> **Challenges**:
a. In the Dale Bell profile, which film did he work on at the start of his career?
b. Carry on the Dale Bell biography from the point where it stops.

:: Extract

- Born: May 28, 1938 (age 87)
- Citizenship: USA
- Education: Princeton University
- Occupations: Producer, director, screenwriter and cinematographer
- Years active: 1964-
- Known for: Woodstock

= Dale Bell =

US filmmaker

Dale Bell was born on May 28, 1938. He is an American producer, director, screenwriter, and cinematographer. He began his career working on the film Woodstock and has dedicated his life to producing socially engaged documentaries.

== Early life and education ==
His father, Hugo Langdon Bell (1907 - 1992), worked in the cosmetics and perfume industry in New York and served as the president of Bourjois and Barbara Gould starting in 1952. His mother was Dale Thorsen Bell (1907 - 1995). Dale is the second child in the family; his brother, Hugo Lang, was born in 1936, and his sister, Susan Hills, was born in 1940.

::::
:: Data shown

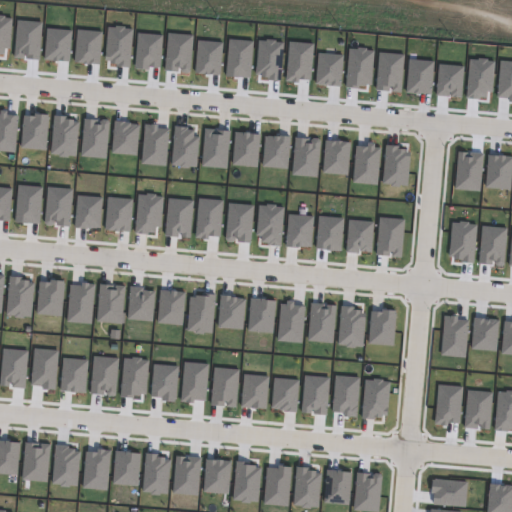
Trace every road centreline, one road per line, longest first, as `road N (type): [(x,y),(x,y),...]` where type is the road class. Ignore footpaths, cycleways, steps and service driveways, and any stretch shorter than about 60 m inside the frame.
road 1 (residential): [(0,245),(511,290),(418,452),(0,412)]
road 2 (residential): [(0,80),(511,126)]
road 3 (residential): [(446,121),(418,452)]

::::

> **Task-by-task answers**:
a. Woodstock

b.
Bell grew up in a dysfunctional yet loving and well-off family. At the age of 7, he was sent to boarding school and spent many of his summer vacations at camps. The adults he met there became like a second family to him. It was during this time, in the 1950s, that he dreamed of becoming a documentary producer after watching the Norwegian film Kon-Tiki.

At 16, he left boarding school and traveled around the United States hitchhiking. He worked briefly as a farm laborer before finding a job on a cargo ship bound for Europe.

After attending a preparatory school, he enrolled at Princeton University in New Jersey, where he was welcomed as a star decathlete. During his three years at Princeton, he managed, produced, and directed 24 theater productions. Despite not receiving any funding from the university, he sought help from alumni, and Sir John Gielgud even participated in one of his fundraising events. He graduated with a Bachelor of Arts in Modern Languages and Theater in 1960.

Bell has always been passionate about social issues, which motivated his career path in documentary filmmaking.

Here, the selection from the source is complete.